### [Study text]
BEGIN
Data source: https://www.kaggle.com/fivethirtyeight/fivethirtyeight-bad-drivers-dataset
https://www.census.gov/newsroom/press-kits/2018/pop-estimates-national-state.html
http://worldpopulationreview.com/e5cc582b-5aef-4049-a59e-c86ec83c0ed9
We choose the data of "bad driver" because this dataset is mainly focused on the number of accidents each driver involved and how many of them are caused by multiple reasons like alcohol or speeding and so on. The number of people who died in car accident has increase all these years. The people who died in the vehicle accident has become the top reason of fatal accident. Consequently, we want to explore some relationship between the fatal accident and the reason behind it.
This dataset includes all the 52 states in America, which means the size of the data is large. Most of the data number is from national Commissioners or administration. We can analyze the relationship between each driver's accident rate and their insurance rates, thus we can evaluate how well the insurance company's quote system works. For example, if we find out that a state has a relatively high insurance rate, but the accident rates are not comparably high, we can then conclude that the insurance company is not fair to the drivers in that state. This is a social issue that is related to lots of citizens. This dataset has tons of numerical data. Some of them are an interval, as the “number of drivers involved in fatal collisions per billion miles”. Some of them are Ratio, like “Percentage of Drivers Involved In Fatal Collisions Who Were Speeding”. The size of this data set is perfect for our tutorial. If the dataset is too large, it will take too much time to compile, which is not good for presenting.
import pandas as pd
import matplotlib.pyplot as plt
import numpy as np
import seaborn as sns
plt.style.use("seaborn")
df_driver = pd.read_csv("./data/bad-drivers.csv")
df_driver.head()
df_raw=df_driver
We are adding longitude and latitude to our data
we want to make a folium later to see are there any relationship between the geographical location with the fatal rate and the insurance premium.
location = pd.read_csv("./data/statelatlong.csv")
location = location.drop(columns=['State'])
location = location.rename(columns={'City':'State'})
location.head()
#merge the the longitude and latitude dataset
merged_left = pd.merge(left=df_raw,right=location, how='left', left_on='State', right_on='State')
df_raw = merged_left
df_raw.head()
END
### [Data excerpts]
BEGIN
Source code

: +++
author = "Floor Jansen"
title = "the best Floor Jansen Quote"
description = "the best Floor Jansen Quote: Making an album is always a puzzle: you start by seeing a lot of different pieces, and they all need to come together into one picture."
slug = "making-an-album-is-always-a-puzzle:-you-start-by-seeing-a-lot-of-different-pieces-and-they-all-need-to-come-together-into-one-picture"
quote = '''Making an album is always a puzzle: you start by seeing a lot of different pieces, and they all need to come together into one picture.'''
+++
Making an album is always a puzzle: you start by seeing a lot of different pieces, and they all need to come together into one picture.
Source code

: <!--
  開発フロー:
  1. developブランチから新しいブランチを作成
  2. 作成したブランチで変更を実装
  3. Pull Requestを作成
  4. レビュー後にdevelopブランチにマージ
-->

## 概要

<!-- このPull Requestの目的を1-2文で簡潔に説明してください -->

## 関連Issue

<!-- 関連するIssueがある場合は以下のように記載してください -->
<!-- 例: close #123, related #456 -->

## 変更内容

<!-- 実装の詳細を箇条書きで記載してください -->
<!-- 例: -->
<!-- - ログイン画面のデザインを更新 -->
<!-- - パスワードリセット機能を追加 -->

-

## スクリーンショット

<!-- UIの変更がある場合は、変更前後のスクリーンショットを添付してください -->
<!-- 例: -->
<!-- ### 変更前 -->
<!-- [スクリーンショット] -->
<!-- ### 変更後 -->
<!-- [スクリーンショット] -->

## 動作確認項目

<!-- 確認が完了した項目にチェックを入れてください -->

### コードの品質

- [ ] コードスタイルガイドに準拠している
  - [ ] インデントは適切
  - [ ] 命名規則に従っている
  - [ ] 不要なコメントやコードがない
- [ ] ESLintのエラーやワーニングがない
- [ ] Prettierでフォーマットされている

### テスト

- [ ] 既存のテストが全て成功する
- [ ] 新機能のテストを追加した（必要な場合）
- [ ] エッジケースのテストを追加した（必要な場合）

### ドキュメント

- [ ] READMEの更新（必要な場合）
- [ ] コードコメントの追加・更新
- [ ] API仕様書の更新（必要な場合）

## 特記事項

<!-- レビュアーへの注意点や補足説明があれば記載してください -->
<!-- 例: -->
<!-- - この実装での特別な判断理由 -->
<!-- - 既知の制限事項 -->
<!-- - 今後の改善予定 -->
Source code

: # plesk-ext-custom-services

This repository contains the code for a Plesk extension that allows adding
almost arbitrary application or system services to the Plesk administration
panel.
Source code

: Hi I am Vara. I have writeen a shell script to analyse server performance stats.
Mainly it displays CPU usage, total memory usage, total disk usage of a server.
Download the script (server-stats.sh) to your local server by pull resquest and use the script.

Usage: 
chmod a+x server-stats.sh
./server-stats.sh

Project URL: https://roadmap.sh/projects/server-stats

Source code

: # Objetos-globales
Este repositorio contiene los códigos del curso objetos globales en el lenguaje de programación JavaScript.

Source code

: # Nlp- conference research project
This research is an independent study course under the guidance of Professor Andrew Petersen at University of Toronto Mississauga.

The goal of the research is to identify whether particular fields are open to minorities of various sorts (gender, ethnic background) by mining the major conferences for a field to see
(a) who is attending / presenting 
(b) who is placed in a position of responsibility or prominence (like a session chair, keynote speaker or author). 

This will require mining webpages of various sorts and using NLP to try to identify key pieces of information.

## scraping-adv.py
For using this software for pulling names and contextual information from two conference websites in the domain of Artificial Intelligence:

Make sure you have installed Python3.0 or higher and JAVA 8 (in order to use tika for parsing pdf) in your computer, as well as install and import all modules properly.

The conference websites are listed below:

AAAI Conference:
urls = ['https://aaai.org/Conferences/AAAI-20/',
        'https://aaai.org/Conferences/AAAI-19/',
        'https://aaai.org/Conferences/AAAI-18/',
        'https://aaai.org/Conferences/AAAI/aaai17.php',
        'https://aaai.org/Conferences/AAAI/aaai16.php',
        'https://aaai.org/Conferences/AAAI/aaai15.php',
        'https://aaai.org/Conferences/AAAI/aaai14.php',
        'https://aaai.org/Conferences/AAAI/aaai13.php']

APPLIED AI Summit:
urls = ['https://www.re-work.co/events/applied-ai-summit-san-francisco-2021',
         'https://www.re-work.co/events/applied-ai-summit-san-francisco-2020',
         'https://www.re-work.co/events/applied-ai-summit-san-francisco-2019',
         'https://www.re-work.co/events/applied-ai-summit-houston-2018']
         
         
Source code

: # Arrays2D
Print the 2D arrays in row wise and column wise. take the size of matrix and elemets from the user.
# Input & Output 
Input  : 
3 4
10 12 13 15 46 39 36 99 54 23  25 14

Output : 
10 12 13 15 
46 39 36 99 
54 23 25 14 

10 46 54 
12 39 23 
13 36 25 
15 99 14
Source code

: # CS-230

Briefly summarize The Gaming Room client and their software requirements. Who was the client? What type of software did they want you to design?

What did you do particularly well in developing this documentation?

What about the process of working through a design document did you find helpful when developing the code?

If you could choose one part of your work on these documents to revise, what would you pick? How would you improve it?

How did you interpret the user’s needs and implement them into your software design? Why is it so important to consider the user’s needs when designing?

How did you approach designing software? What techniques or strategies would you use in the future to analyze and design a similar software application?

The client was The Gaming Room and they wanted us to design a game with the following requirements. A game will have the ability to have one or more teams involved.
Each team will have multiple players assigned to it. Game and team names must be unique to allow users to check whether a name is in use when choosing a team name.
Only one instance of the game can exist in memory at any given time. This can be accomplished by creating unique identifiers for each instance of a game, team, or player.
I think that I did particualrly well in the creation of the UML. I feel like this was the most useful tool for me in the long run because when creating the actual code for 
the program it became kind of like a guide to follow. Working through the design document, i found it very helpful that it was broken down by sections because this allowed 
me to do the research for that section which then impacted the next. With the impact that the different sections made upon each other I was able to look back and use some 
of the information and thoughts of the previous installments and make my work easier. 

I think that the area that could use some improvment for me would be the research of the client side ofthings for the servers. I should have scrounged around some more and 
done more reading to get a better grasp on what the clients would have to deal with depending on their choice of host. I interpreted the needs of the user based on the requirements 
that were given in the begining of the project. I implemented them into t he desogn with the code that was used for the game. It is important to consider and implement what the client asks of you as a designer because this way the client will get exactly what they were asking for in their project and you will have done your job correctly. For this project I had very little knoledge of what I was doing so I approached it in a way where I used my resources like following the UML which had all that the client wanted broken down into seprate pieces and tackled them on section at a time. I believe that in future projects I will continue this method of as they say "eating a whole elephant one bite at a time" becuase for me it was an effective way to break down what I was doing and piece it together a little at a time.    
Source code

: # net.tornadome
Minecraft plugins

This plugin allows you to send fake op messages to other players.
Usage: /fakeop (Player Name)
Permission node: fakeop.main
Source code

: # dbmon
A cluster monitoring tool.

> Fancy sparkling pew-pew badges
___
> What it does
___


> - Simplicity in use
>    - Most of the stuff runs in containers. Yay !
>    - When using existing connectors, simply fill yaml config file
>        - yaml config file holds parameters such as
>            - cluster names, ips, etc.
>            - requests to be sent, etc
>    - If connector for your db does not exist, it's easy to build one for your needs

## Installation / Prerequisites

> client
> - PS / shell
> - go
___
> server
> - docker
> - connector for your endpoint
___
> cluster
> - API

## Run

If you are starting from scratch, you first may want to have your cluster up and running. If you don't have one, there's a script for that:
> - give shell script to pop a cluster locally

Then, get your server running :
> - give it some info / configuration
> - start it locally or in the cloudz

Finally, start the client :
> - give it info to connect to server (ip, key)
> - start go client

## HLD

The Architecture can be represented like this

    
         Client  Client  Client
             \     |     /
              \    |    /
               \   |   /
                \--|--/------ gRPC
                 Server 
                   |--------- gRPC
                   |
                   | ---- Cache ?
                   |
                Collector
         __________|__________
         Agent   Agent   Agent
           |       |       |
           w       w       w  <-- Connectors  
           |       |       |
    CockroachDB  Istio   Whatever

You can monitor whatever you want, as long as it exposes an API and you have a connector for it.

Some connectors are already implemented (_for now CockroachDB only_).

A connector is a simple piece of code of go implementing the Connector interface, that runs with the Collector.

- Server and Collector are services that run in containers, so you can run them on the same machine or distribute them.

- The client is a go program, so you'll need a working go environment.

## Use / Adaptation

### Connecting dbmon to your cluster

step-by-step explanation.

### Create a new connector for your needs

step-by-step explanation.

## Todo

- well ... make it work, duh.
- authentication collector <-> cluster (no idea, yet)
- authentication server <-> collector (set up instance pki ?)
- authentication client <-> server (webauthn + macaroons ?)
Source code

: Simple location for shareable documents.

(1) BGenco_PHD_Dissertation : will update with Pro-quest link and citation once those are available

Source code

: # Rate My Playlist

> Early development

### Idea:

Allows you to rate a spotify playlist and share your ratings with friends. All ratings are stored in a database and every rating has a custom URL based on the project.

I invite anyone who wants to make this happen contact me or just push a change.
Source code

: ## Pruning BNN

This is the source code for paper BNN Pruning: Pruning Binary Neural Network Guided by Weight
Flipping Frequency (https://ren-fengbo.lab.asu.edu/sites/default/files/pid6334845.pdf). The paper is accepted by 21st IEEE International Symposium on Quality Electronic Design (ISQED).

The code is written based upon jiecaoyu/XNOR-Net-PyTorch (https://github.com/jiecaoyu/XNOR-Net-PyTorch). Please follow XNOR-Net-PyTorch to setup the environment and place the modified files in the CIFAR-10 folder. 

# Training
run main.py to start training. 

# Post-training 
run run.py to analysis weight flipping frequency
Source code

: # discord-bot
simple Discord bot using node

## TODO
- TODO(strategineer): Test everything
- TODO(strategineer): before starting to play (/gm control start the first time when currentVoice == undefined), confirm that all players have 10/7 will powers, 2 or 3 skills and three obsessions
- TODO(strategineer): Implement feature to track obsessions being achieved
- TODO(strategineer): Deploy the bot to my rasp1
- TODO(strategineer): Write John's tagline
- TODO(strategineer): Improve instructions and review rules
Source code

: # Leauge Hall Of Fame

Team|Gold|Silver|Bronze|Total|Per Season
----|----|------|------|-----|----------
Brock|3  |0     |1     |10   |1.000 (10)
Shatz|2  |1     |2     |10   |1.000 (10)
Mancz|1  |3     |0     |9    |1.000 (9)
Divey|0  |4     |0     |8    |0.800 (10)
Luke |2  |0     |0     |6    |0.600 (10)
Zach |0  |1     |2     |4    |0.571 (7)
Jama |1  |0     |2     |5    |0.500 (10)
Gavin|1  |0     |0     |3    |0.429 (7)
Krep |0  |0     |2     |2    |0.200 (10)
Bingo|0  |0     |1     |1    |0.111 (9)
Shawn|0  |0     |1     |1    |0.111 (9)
END
### [List of tasks]
A - According to the bad drivers tutorial, what would happen if the dataset were too large?
B - For each statement, say whether it agrees with the bad drivers tutorial, and quote the words that decide it. (i) Most of the data numbers come from insurance companies. (ii) The percentage of drivers in fatal collisions who were speeding is given as an example of Ratio data. (iii) In the location data, the 'City' column is renamed to 'State'.
C - Carry the bad drivers tutorial forward from the point where it stops.
The data excerpts are separate material and are not part of the bad drivers tutorial.

### [Answers to each task]
A - It would take too much time to compile, which is not good for presenting.

B -
(i) No: "Most of the data number is from national Commissioners or administration."
(ii) Yes: "Some of them are Ratio, like “Percentage of Drivers Involved In Fatal Collisions Who Were Speeding”."
(iii) Yes: "location = location.rename(columns={'City':'State'})"

C -
Reading, adding,and renaming the density dataset
We also want to include the factor of how population involved towards to the reason for fatality in car accident.Thus, we join the population data according to the state at the same year for the preparation of our data analysis.
density = pd.read_csv("./data/density.csv")
merged_left = pd.merge(left=df_raw,right=density, how='left', left_on='State', right_on='State')
density = density.rename(columns={'Pop':'Poplation'})
df_raw = merged_left
density.head()
Reading, adding,and renaming the death_rate dataset
df10 = pd.read_csv("./data/Motor_Vehicle_Occupant_Death_Rate__by_Age_and_Gender__2012___2014__All_States.csv")
df10 = df10[['All Ages, 2012','State']]
death_rate = df10.rename(columns={"All Ages, 2012": "Death_rate"})
merged_left = pd.merge(left=df_raw,right=death_rate, how='left', left_on='State', right_on='State')
merged_left
df_raw = merged_left
df_raw.head()
per_columns = ["Percentage Of Drivers Involved In Fatal Collisions Who Were Speeding",
"Percentage Of Drivers Involved In Fatal Collisions Who Were Alcohol-Impaired",
"Percentage Of Drivers Involved In Fatal Collisions Who Were Not Distracted",
"Percentage Of Drivers Involved In Fatal Collisions Who Had Not Been Involved In Any Previous Accidents"
]
df_raw[per_columns] = df_raw[per_columns].astype(float)/100
df_raw.head()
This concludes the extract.